A Curve in the Road
A dot is a point where life is confirmed.
-Lia Purpura, “Dot”
One day, near my house, in the road’s outward curve lay a dead fox. It was a cub. Not quite the size of a corgi but bigger than a cat. She hadn’t yet assumed the sleek, slender shape of the adult but was fully formed and could have been sleeping there in the dip of the gutter.
The cub’s newness, the soft sandy-brown fur and pure white belly, was clear to see. She was on her side, legs outstretched, dark-tipped paws resting neatly one on top of the other. But her presence was alien. A breeze gently ruffled the downy fur; she was otherwise undisturbed in the slipstream of passing traffic. Yet, lying as she was on the fringe of the road, the onslaught of vehicles and the proximity of rotating wheels exposed the vulnerability of her body.
On my way out to pick up groceries—the letter I’d received the day before stowed in the side pocket of my bag, to be read again in Tesco’s carpark—I drove past the cub. In the clash of emotions where guilt at her death and observation of her presence met, I imagined her balanced on the dividing dry stone wall—on one side the safety of the lush green field, on the other the intermittent peril of cars and lorries hurtling by on the tarmacked surface. The known versus the unknown. Foxes are the fourth most common animal killed on UK roads. This one didn’t survive. In the landscape of the grey gutter, life became death.
The second time I passed the cub—an hour or so later, on my way home—her position had changed. She’d twisted slightly. There was an upward lift of a paw, a signal as if to say stop, take stock, don’t move so fast. I’m here.
The letter had arrived on Thursday for a Monday appointment. I’d been called back to the Scottish breast screening clinic for further investigation. “Your results are unclear” said the invitation to attend. I passed the weekend in a haze of anxiety. I looked up the nature of the breast—lobules and ducts and fat. I fixated on where errant cells might lodge and multiply if unchecked. I sought out images of mammary tissue inflicted by cellular change. Breast cancer is the most common female malignancy in the UK, affecting close to fifty-five thousand women a year—a lifetime risk of one in seven. With these vital figures in mind, I scoured endless googled articles detailing the individual odds, the stages of the disease, treatments and statistics for survival by age, by tumour grade, by anatomical location.
I stood in the shower under a cascade of warm water and inspected my breasts for aberrant signs, gingerly palpating the bosomy flesh. But there was nothing to see or feel; my skin was flushed but smooth to touch, my nipples pink, the dark rings of areola tissue intact.
I reread the letter. I interrogated each word. Of those cases recalled for reinvestigation, the condition diagnosed is benign in four instances out of five. I spun the information on its head; the condition diagnosed is malign for twenty women in a hundred.
I told no one of the impending appointment. My husband, in whom I could have confided—my husband, who might have said stop, take stock, don’t move so fast—was one year, five months, and nine days dead.
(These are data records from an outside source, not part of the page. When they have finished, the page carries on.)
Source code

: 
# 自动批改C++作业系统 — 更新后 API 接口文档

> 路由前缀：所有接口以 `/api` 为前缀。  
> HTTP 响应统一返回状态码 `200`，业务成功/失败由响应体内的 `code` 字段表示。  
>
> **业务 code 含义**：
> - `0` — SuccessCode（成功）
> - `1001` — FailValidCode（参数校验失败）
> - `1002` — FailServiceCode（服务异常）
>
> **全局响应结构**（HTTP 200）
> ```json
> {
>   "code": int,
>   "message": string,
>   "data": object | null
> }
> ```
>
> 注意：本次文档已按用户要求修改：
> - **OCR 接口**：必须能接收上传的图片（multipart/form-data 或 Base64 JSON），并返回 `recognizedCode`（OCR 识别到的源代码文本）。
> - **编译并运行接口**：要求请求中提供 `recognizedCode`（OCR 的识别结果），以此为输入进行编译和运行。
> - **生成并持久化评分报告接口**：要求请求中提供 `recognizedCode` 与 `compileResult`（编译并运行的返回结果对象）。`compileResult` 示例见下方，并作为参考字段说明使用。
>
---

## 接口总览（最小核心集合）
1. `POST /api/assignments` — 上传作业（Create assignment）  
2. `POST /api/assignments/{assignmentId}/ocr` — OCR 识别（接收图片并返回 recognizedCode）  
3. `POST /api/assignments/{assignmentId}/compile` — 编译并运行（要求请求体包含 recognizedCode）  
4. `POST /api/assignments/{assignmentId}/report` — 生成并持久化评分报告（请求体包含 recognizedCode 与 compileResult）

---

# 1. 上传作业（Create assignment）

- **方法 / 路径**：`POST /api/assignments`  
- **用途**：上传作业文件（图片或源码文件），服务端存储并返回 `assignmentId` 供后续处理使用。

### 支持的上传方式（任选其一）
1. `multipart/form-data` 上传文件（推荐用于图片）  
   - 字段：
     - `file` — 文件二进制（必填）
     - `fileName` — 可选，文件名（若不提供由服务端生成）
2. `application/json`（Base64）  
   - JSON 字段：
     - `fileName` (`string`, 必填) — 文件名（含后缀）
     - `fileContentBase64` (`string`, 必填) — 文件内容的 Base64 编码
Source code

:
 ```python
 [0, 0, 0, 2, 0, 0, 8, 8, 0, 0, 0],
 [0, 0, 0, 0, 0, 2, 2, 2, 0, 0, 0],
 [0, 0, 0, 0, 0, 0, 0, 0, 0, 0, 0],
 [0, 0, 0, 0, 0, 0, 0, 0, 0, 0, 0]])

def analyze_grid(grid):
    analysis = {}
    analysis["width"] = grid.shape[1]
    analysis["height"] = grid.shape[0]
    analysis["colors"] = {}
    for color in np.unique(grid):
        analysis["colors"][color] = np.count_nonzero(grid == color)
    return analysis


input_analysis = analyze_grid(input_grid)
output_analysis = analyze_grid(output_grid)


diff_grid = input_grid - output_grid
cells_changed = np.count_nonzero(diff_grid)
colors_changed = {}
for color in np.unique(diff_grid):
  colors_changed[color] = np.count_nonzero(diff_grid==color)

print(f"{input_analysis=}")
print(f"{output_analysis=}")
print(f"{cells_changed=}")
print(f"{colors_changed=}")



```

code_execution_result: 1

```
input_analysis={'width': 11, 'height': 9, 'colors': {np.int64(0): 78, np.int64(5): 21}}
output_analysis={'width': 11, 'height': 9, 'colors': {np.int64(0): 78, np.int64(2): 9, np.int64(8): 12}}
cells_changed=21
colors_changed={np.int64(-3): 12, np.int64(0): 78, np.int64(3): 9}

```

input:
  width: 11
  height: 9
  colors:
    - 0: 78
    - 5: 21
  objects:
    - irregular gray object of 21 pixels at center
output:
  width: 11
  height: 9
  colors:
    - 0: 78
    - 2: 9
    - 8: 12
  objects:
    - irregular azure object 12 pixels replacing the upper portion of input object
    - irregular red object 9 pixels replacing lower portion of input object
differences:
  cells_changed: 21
I smiled at family events then emailed the lawyer to update my will. Somewhere over the weekend, between survivors’ stories and grievous medical illustrations of necrosed and ulcerated breasts, between the skitter of early morning sunlight on the pale bedroom walls and the dark sheets of empty sleep, I resigned myself to fate.
On Monday morning, on my way to the city and the clinic, I drove past the cub for a third time. She was on her back now, her white belly fully exposed, legs splayed in the air. As if in a futile frolic. Life in death. Only the awkward twist of her head betrayed the absence of volition.